What you are asked to do:
Convert the lines below into a Markdown table with the columns "Row" and "Line," numbering each row and skipping blank lines. Leave the pictures out of the table.
Entries supplied section start
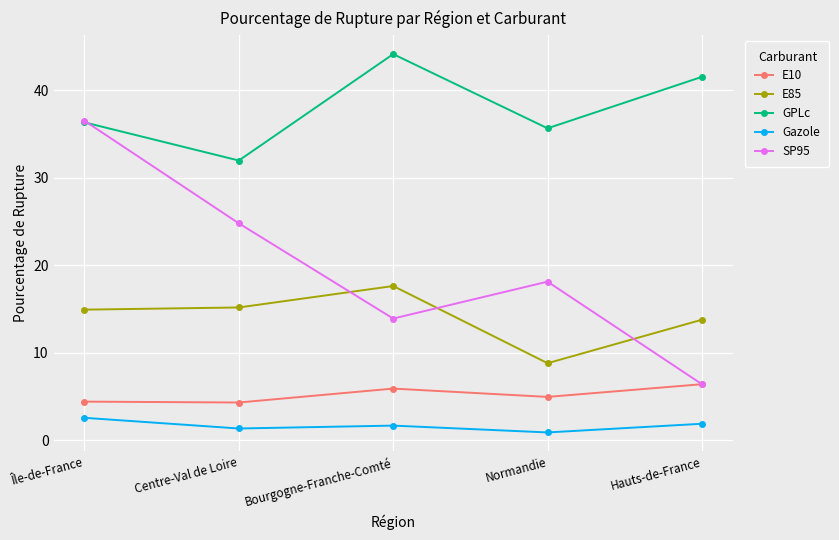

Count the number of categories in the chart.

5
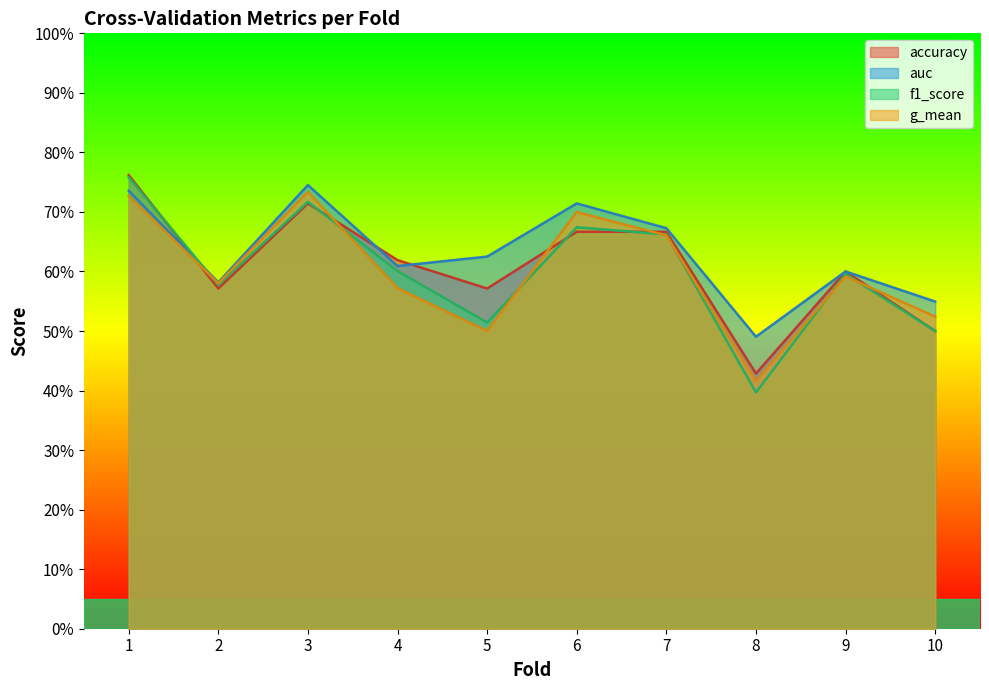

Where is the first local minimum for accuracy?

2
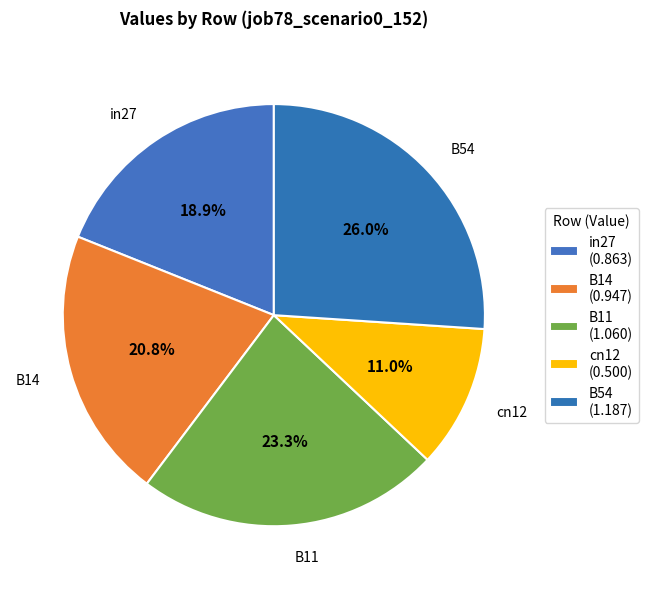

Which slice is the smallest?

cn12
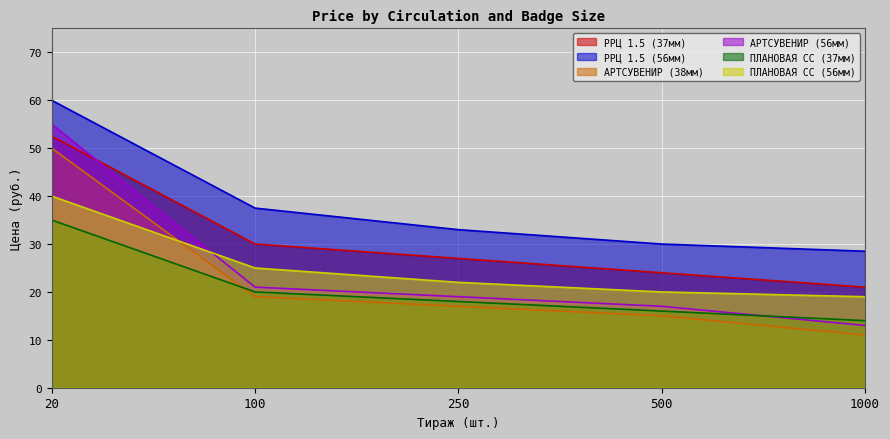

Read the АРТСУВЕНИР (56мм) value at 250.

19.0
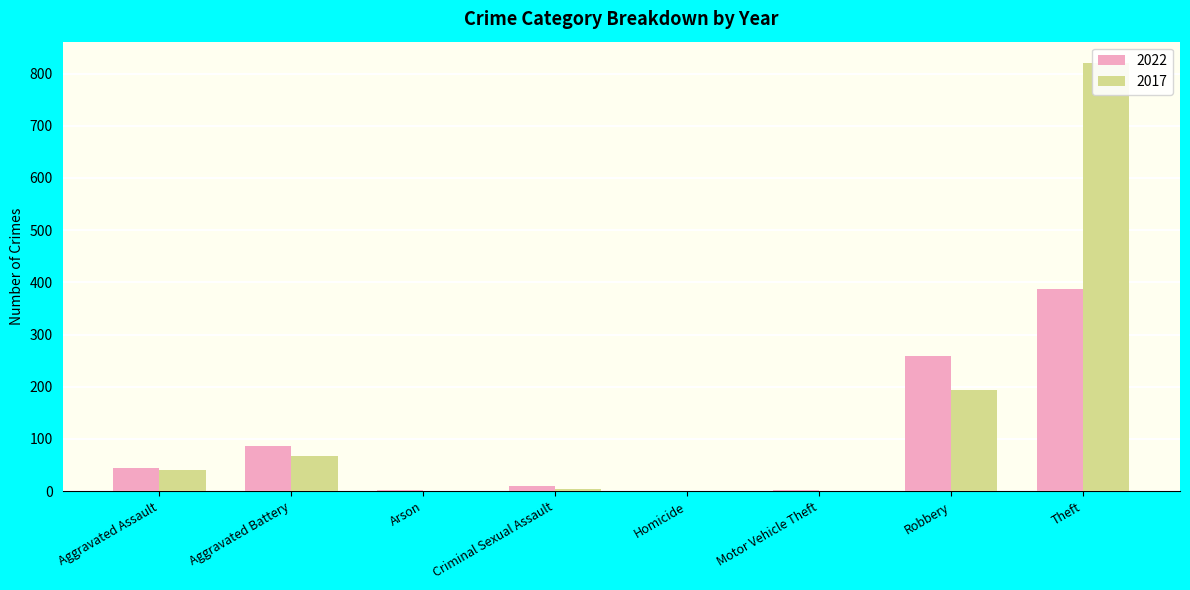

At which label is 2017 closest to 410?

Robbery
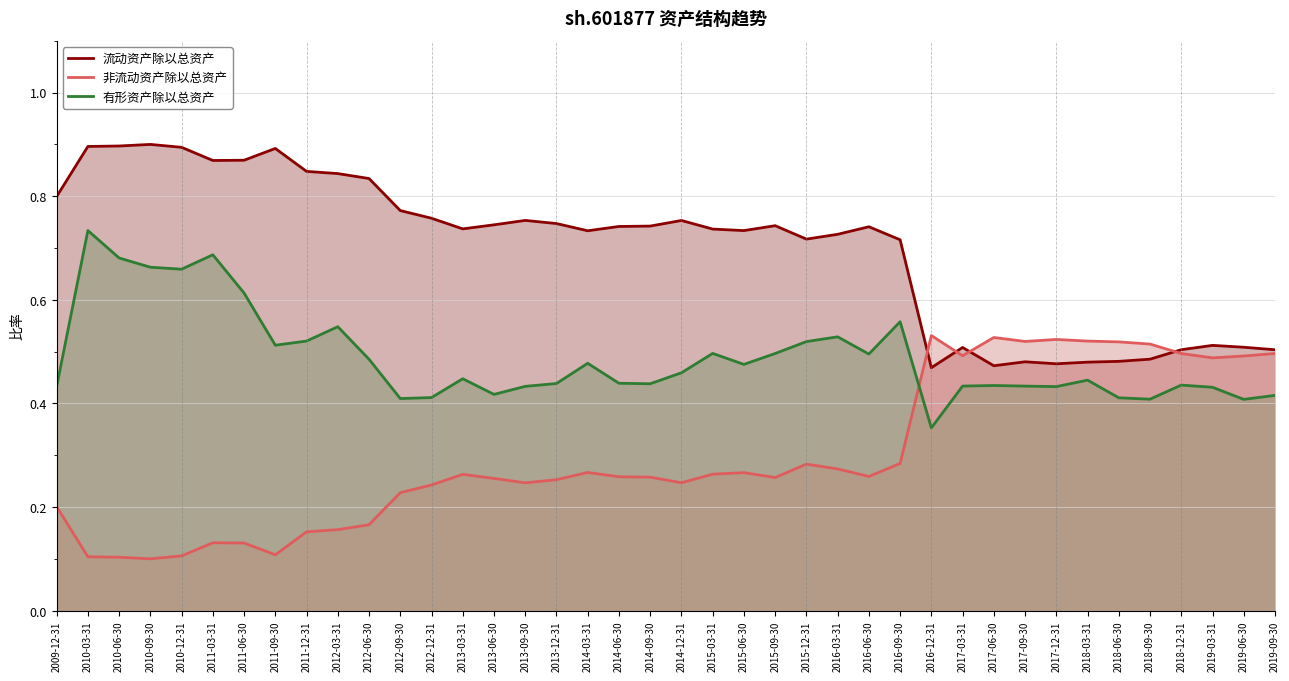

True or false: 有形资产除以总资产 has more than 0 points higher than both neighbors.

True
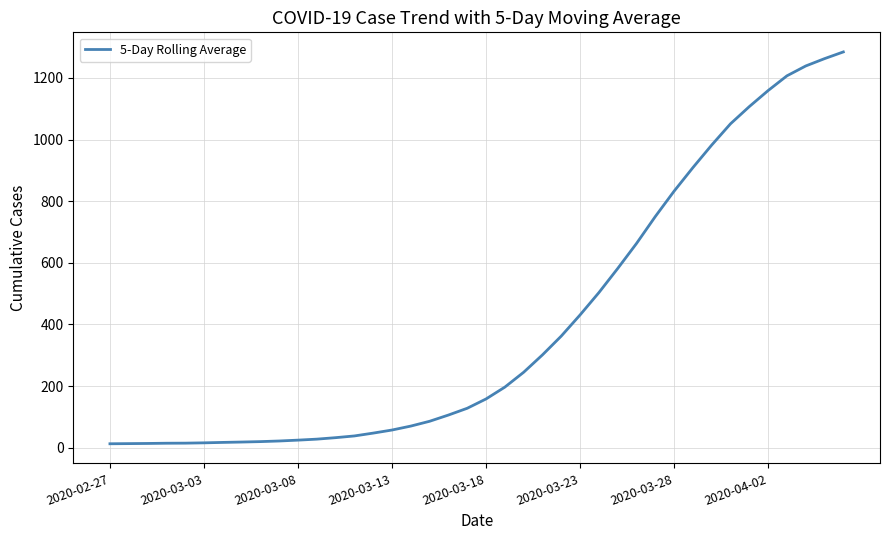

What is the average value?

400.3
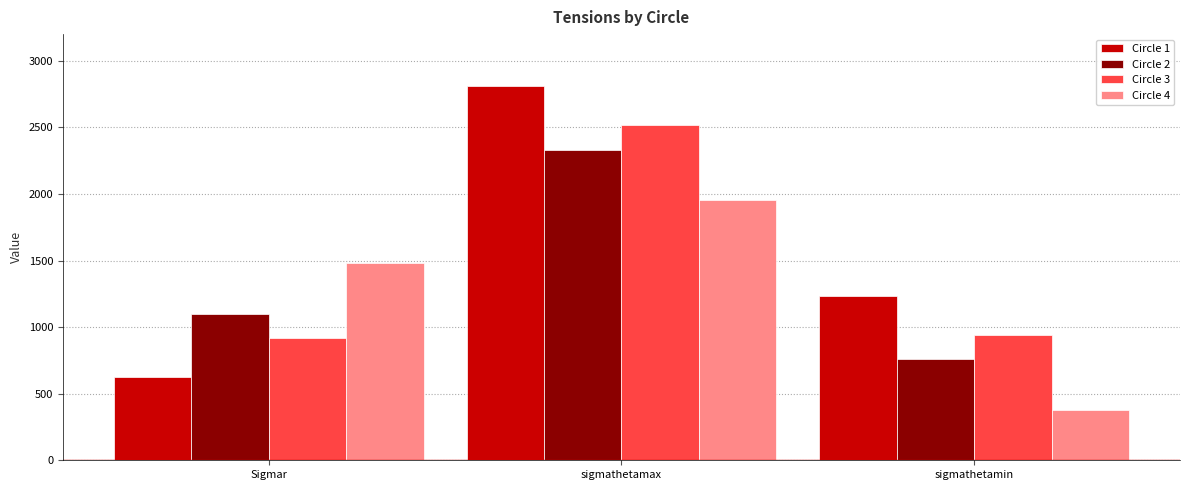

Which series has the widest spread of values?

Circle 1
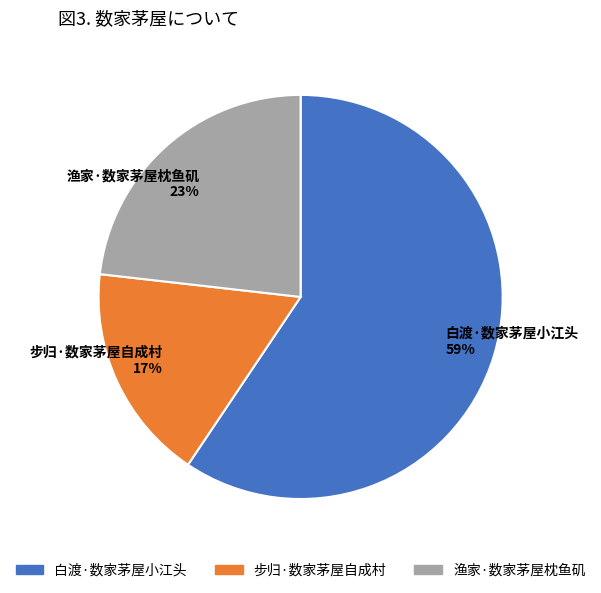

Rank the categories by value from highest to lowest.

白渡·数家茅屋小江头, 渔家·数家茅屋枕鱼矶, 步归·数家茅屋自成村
Entries supplied section end
Solution:
| Row | Line |
|---|---|
| 1 | Count the number of categories in the chart. |
| 2 | 5 |
| 3 | Where is the first local minimum for accuracy? |
| 4 | 2 |
| 5 | Which slice is the smallest? |
| 6 | cn12 |
| 7 | Read the АРТСУВЕНИР (56мм) value at 250. |
| 8 | 19.0 |
| 9 | At which label is 2017 closest to 410? |
| 10 | Robbery |
| 11 | True or false: 有形资产除以总资产 has more than 0 points higher than both neighbors. |
| 12 | True |
| 13 | What is the average value? |
| 14 | 400.3 |
| 15 | Which series has the widest spread of values? |
| 16 | Circle 1 |
| 17 | Rank the categories by value from highest to lowest. |
| 18 | 白渡·数家茅屋小江头, 渔家·数家茅屋枕鱼矶, 步归·数家茅屋自成村 |